Almost a year has gone by since I first saw a friend's wallet that was made from recycled seat belts. I had two thoughts at the time. "Nice wallet!" and "What a great idea!". It was only a few months after I had started writing this blog and I made a note, Urchin, in my phone to remind myself that it was something I would like to know more about. As I was scrolling through my ideas a few weeks ago I came across my notation and decided that it was well past time to get on it.
I found the Urchin Bags website and was surprised to see the variety of products available for purchase. I continued to the Etsy site and found many great styles of wallets, change purses, bags and more. A couple of them even had the seat belt buckle for a closure. I easily found a couple of items on the site that appealed to me, finally decided on one, and was looking at my shipping options when I realized that the maker of these unique products lives reasonably close to me. I sent an email to Clare, the creator of Urchin Bags, and happily she agreed that I could pick up my bag in person and chat with her.
We had an impressive wind storm over much of Vancouver Island last night so when I arrived at Clare's workspace the power was out. Fortunately there was enough light coming through the windows that I could still see her set-up and choose my bag. I had another few moments of indecision as I saw the bags she had available, but in the end I stuck with my first choice. It is big enough to carry around everything I need, plus a book, and a bit more. The strap is adjustable so I can throw it diagonally across my shoulders. Here it is...
As you can see the outside, including the strap, is made of a variety of colours of seat belts. The inside is made of scrap material from an upholstery shop. It has a little magnetic closure that you can see in the second picture, and three pockets sewn inside. Two pockets, of slightly differing size, are big enough to fit a standard size cell phone or wallet with room to spare, while the narrow, centre pocket is designed for a pen. I am looking forward to moving everything over from my standard shoulder bag tonight, minus all of the useless paper and receipts of course.
The other bag that I really liked was slightly wider at the bottom and had a flap that folded right over the top. The colours were slightly darker, including more of the dark blue and burgundy, and it was partially made with some bicycle tire inner tube material, which I think has a nice, sturdy feel to it. One of these days, when my kids are past the age of pencil boxes, I would like to get them one of Clare's "peata pockets", which are a combination of bike tire inner tubes and scrap vinyl.
About five years ago Clare spent some time travelling through Spain and was inspired to make herself a courier style bag after noticing many people carrying around billboard bags. (I had never heard of a billboard bag so I looked it up on Google and found many sites for companies that use old billboard advertisements to create bags and banners). When she returned from Spain she bought a sewing machine and taught herself how to sew. While she started with scrap banner materials, similar to those you might find on a billboard, she found them a bit shiny for her liking and started looking into other options. At this time Clare's products are made from many different materials including seat belts, bicycle tire inner tubes, scrap vinyl, old banners and boating materials. On the back wall of her work space she has a rainbow of seat belts hanging on a multi-rowed rack next to a bundle of bicycle inner tubes waiting to be cut open and cleaned. She also has large totes full of materials from her various sources stacked on the floor in her workroom and more in an adjoining space behind.
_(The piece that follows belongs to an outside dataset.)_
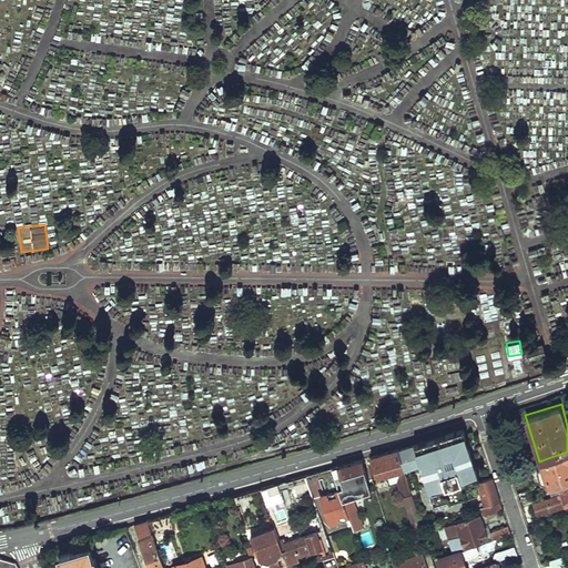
[(465,427),(398,448),(405,469),(422,465),(433,498),(448,493),(450,498),(479,489),(480,488),(478,482),(482,480),(465,427)]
Once or twice a month she will make the rounds of a couple of places that set aside materials for her. One stop will be an upholstery shop where she will pick up a variety of materials including the lining of the bag that I purchased today and the vinyl that you see on the "peata pockets", some of her other large purses, or her "mini change purse". Another will be the bicycle shop where she will pick up any inner tubes they have for her. The metal air tubes are removed and then the inner tubes are cut along the seam and washed to remove the powdery substance inside. Finally, the seat belts come from the auto wreckers. Clare says that clean seat belts can be tricky to find as some auto wreckers only let people in to salvage items right before the vehicles are due to be crushed. By this time many of the vehicles have been exposed to the weather for so long that the seat belts have gathered mould, which cannot be washed out. Others have grease, or other stains on them. Fortunately she has developed a relationship with one auto wrecker who kindly cuts the seat belts out when the vehicles arrive and saves them for her. Until seeing her rainbow collection I had no clue that seat belts came in such a wide range of colours.
I love that each of Clare's products has its own unique style. She uses all of her materials in different shapes, sizes, and colour combinations. As an example, the differing sizes of bike inner tubes allow for wide or narrow stripes and occasionally a tube will contain a thin, blue stripe that is also worked into the design. You can see the narrow blue stripe on this bag, which is also partially made from a tennis racquet cover. For a recent birthday gift she received some banner material used at the Vancouver 2010 Olympics. The banner is beautiful. Primarily blue in colour, with some green and white, it also includes images of birds and mountains. There are three totes full of it for whatever product her imagination comes up with next. I would encourage you to check out her Etsy site as there is more to see than what I have mentioned here and the items available change as she creates new products and sells others.
Thank you to Clare for meeting with me, and letting me come and see your work space. It was a pleasure! I look forward to perusing your Etsy site again soon.